Dataset entries >>
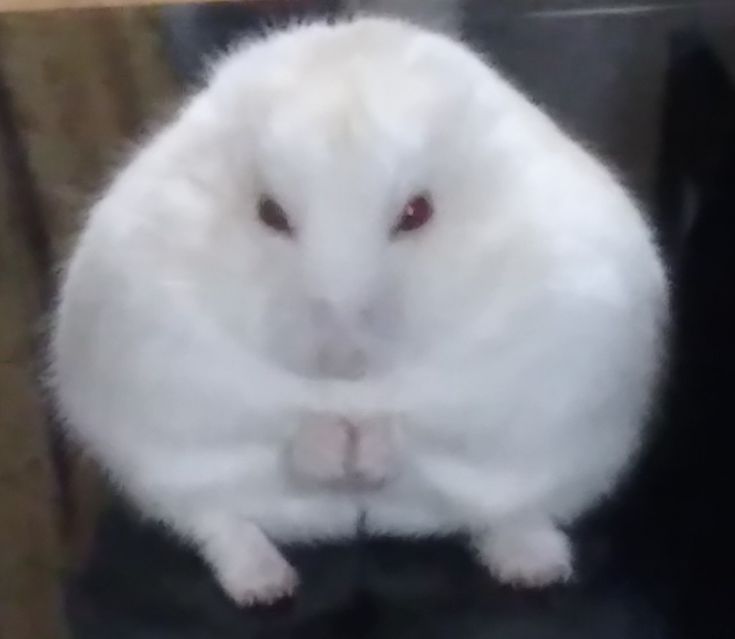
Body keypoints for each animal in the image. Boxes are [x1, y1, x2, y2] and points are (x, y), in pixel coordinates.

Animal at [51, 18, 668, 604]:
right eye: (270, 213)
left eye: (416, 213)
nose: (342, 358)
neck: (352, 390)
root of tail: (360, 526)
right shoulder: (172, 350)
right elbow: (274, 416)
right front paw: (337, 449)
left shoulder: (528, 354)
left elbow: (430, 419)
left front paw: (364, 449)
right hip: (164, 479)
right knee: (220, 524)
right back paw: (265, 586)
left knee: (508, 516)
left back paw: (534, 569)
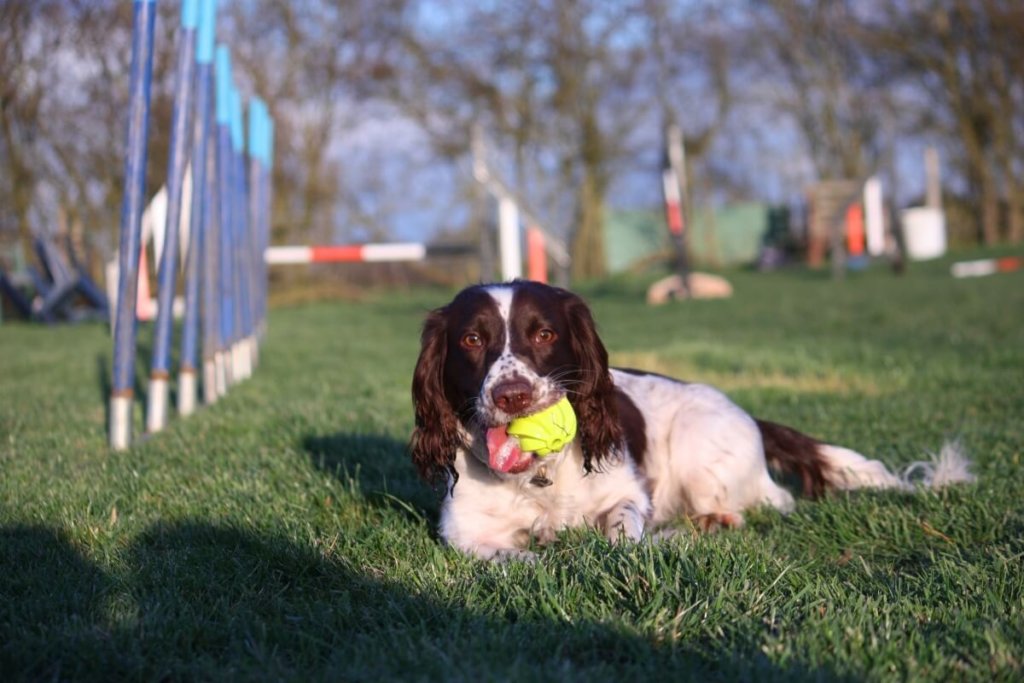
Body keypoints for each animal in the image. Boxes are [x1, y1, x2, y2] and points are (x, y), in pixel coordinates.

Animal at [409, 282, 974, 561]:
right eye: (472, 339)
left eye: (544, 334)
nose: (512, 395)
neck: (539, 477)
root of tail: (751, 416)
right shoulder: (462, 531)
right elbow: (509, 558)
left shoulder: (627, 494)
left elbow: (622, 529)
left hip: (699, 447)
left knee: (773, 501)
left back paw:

What the task requires >>
Nothing but the lines from the first line of the records above to the line with "left elbow: (430, 419)", inclusive, should be transcribed exactly, and the pictures must be left out.

Task response >>
Body keypoints for each animal in the image. Boxes are [x1, y1, x2, y2] and points are (x, y), in pixel coordinates.

Animal at [51, 18, 668, 604]:
right eye: (270, 213)
left eye: (416, 213)
nose: (342, 358)
neck: (352, 390)
root of tail: (360, 526)
right shoulder: (172, 350)
right elbow: (274, 416)
right front paw: (337, 449)
left shoulder: (528, 354)
left elbow: (430, 419)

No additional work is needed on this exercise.